YOUNG children seeking a hug or cuddle will be discouraged by teachers under new guidelines outlining appropriate conduct between teachers and students.
And teachers will now be encouraged to use verbal rather than physical directions, particularly during dance and sport activities.
The State Government says the measures have been developed to protect teachers but the union fears they are too rigid in parts and do not balance good intentions of teachers or the context of their actions.
The guidelines, a joint initiative of the State Government, SA Association of Independent Schools and Catholic Education SA, will be sent to all schools, preschools and out of school hours care services this week.
"Never before have we had such a focus in South Australia on the need to protect and provide safe environments for children," Education Minister Jane Lomax-Smith said yesterday.
Under the guidelines, teachers should not initiate student tickling games or massages, drive a student unaccompanied or attend students' homes or social gatherings for personal reasons.
It also outlines ways for staff to respond to inappropriate behaviour between students and teachers, managing boundaries when working one-on-one with a student, and appropriate physical contact and restraint.
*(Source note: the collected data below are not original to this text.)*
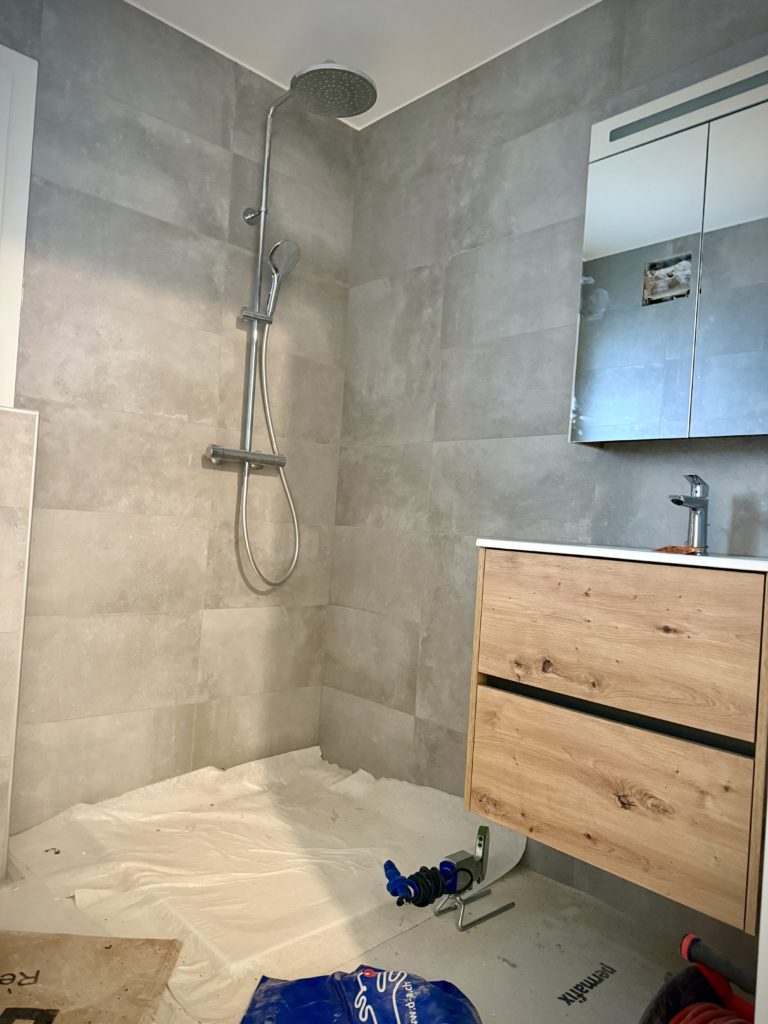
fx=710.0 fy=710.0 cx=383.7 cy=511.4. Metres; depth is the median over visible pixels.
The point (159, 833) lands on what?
plastic sheet
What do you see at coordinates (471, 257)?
right wall
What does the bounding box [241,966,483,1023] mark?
blue bag
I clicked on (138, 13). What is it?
left wall
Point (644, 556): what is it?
sink
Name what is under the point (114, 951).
cardboard sheet
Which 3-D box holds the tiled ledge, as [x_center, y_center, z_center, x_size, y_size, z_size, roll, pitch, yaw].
[-1.227,0.328,1.588,0.728,1.163,0.176,4,-1,-44]
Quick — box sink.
[477,539,767,572]
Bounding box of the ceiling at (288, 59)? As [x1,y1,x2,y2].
[126,0,599,128]
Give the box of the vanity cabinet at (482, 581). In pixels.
[465,549,767,932]
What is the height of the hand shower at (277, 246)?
0.304 m
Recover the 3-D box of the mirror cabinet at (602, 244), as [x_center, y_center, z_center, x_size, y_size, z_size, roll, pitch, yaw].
[0.793,-0.594,1.663,0.137,0.837,0.680,4,-1,-44]
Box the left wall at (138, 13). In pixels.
[0,0,356,835]
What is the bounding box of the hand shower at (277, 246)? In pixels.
[263,239,301,319]
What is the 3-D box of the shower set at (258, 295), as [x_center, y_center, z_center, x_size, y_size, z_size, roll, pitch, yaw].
[-0.312,-0.572,2.254,0.317,1.614,0.572,4,-1,-44]
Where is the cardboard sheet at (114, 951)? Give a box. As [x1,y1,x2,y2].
[0,930,182,1023]
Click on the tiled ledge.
(9, 502)
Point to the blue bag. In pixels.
(372, 1012)
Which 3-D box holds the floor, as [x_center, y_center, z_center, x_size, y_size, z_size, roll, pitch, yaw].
[-0.194,1.019,0.775,2.588,0.108,2.878,4,-1,-44]
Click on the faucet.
(680, 502)
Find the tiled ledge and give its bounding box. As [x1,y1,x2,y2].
[0,406,38,879]
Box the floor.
[0,835,716,1023]
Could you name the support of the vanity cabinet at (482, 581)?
attached to the right wall at (471, 257)
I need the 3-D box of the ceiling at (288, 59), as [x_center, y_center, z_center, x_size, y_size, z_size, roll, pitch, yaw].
[-0.019,-1.554,0.674,2.913,0.114,3.272,4,-1,-44]
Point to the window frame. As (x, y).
(22, 257)
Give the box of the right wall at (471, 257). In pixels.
[322,0,767,957]
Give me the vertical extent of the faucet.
0.180 m
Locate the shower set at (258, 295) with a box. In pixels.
[204,59,377,580]
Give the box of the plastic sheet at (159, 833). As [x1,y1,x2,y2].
[8,744,528,1020]
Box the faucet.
[667,474,709,552]
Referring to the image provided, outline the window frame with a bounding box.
[0,42,37,407]
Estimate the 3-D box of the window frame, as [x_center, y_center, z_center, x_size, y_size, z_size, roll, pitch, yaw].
[-1.119,-0.748,1.706,0.507,0.957,0.205,4,-1,-44]
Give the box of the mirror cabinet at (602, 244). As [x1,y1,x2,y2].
[571,52,767,445]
Australian Education Union SA president Andrew Gohl said the guidelines had put teachers "on notice".
"What we have to be careful of is not making these sorts of guidelines so prescriptive that it limits our ability to provide comfort to children," he said.
"The protection of children is paramount but it has to be balanced against the protection of our members with vindictive claims."
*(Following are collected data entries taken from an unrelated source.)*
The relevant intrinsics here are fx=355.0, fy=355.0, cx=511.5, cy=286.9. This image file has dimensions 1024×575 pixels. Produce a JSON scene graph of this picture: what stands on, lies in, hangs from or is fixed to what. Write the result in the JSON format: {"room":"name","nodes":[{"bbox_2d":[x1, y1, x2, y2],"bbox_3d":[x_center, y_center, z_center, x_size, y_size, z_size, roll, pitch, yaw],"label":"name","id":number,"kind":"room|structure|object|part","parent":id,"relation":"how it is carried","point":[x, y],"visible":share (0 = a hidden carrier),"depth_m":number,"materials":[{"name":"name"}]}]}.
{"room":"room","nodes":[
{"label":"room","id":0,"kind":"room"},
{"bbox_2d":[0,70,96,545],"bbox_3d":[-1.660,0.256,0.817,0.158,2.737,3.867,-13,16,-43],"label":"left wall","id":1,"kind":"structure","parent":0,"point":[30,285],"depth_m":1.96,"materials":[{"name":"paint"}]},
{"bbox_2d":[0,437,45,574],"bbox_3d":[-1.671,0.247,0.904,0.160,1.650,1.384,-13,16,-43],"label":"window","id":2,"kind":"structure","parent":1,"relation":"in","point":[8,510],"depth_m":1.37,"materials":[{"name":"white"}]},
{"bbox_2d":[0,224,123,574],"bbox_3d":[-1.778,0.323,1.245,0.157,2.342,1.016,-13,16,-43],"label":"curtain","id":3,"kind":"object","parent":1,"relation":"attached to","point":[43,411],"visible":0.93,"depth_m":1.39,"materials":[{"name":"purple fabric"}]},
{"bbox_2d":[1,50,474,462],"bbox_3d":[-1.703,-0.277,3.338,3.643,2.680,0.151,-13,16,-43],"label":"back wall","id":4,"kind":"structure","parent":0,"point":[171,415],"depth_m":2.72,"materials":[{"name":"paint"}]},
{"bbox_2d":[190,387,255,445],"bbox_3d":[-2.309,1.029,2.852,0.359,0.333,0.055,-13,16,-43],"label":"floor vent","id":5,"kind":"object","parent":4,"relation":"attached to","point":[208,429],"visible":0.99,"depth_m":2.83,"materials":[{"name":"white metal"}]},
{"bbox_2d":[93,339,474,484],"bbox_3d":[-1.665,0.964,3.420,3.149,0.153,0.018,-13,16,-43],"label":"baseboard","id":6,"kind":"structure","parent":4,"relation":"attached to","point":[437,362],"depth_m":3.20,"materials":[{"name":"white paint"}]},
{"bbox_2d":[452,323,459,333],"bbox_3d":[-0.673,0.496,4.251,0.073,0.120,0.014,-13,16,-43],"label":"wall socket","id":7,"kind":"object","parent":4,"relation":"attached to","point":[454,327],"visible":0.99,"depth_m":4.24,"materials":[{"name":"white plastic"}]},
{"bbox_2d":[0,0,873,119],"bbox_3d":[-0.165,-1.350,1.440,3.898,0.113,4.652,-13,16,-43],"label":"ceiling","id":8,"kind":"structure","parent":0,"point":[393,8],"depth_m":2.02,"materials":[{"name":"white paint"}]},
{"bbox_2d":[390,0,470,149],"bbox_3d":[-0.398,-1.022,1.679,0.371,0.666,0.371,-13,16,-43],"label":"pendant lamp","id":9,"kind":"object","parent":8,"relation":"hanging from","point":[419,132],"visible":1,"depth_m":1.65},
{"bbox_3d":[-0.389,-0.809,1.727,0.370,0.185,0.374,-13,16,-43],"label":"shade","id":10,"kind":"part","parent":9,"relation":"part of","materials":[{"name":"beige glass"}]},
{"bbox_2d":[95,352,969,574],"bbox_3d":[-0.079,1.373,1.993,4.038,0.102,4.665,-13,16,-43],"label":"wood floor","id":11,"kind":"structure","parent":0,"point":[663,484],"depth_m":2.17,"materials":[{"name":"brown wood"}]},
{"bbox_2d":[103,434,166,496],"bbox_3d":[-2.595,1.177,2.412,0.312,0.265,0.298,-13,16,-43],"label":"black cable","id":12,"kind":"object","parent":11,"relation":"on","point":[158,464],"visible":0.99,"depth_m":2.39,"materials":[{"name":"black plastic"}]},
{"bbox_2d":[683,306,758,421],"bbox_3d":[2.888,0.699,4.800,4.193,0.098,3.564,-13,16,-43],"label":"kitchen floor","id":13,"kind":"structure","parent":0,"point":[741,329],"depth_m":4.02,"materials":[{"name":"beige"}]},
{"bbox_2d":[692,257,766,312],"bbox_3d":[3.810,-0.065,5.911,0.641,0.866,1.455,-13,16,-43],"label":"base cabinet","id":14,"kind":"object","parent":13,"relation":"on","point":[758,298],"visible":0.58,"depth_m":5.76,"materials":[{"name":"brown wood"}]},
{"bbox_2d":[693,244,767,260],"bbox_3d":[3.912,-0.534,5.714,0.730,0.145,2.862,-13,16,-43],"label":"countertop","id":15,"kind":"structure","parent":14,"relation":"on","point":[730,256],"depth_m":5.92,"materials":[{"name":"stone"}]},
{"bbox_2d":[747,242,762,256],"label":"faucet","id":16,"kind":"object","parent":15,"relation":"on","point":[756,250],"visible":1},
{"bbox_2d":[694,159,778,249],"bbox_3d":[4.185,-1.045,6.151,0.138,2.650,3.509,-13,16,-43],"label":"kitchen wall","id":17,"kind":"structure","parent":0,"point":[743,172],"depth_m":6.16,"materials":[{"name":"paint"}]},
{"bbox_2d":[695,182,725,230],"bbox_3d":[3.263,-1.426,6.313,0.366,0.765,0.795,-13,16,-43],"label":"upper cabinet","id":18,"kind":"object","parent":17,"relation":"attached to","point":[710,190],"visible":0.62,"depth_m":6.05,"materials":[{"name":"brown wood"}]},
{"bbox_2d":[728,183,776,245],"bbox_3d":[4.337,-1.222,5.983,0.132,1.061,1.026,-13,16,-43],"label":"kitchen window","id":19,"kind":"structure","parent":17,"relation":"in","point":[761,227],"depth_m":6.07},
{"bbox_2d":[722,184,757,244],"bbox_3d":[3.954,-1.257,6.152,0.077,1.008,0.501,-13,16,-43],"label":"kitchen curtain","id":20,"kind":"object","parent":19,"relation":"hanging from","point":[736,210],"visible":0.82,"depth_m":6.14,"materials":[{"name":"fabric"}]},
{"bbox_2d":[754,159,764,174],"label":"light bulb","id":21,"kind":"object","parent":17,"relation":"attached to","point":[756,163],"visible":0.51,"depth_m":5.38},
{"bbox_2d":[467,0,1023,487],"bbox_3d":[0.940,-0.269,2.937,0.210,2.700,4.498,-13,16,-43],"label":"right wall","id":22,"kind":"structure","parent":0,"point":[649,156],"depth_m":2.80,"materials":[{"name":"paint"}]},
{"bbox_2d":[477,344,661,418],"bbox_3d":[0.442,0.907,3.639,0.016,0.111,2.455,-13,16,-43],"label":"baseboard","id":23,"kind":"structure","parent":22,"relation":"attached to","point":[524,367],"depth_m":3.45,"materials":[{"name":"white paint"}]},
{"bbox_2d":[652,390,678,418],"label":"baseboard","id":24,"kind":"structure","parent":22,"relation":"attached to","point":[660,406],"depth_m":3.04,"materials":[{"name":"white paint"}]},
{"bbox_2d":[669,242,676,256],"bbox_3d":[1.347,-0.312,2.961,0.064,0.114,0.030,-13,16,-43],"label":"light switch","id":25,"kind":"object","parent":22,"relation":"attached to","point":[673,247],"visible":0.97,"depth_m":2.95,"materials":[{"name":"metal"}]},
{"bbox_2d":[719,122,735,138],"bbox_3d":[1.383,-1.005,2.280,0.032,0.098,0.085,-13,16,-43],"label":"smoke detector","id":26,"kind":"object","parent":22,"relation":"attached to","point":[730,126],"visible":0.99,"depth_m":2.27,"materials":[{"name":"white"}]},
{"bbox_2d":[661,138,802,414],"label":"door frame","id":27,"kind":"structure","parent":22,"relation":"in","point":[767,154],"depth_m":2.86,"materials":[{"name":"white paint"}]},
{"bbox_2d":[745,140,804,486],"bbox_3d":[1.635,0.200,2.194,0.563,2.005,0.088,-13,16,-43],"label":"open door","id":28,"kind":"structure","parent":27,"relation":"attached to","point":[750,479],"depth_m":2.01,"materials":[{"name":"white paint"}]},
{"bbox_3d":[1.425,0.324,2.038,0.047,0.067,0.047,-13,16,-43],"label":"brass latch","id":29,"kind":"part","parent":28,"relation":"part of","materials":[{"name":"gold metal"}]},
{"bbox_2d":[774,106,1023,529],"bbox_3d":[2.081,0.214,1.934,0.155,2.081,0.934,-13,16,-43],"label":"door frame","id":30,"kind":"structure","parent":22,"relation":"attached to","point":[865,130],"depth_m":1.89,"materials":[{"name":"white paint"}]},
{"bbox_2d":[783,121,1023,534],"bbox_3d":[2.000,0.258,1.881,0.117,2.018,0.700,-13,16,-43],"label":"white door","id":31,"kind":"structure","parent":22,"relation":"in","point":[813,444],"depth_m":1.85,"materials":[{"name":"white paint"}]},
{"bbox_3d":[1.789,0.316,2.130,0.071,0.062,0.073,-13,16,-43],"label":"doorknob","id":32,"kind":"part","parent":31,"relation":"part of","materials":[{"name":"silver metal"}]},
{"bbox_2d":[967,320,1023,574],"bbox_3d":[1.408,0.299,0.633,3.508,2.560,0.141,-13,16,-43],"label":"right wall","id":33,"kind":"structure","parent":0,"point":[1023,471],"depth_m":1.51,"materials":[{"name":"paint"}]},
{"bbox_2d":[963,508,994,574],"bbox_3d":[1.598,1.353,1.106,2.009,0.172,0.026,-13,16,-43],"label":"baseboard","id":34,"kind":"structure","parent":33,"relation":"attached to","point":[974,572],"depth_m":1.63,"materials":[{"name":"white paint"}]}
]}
Dr Lomax-Smith said the move was "not about preventing teachers from touching children but making sure that they understand and respect boundaries".
"Caring, protective and encouraging forms of touch are healthy and are important to all humans, particularly in times of distress," she said.
Mr Gohl said the guidelines provided several pertinent questions teachers should ask themselves to weigh up different incidents.
But he questioned the violation of teachers attending students' homes or personal social gatherings.
"If you live in a country community there are those social situations you can't preclude," Mr Gohl said.
Education and Children's Services Department chief executive Steven Marshall said it was important teachers were provided with advice and support on the issue.
"We have put our heads together to get the best guidelines possible but we need to see them in practice but certainly if they need modification, we are open to that," he said.
Association of Independent Schools of SA executive director Garry Le Duff said the association would encourage its member schools to use the guidelines when developing child protection policies. "Teachers and school leaders have been concerned about this for some time," he said.
Catholic Education director Allan Dooley said the guidelines followed a series of child protection strategies initiated by the Adelaide Archdiocese in recent years.
Last year, six teachers were deregistered by the Teachers Registration Board for improper conduct or sexual offences relating to children.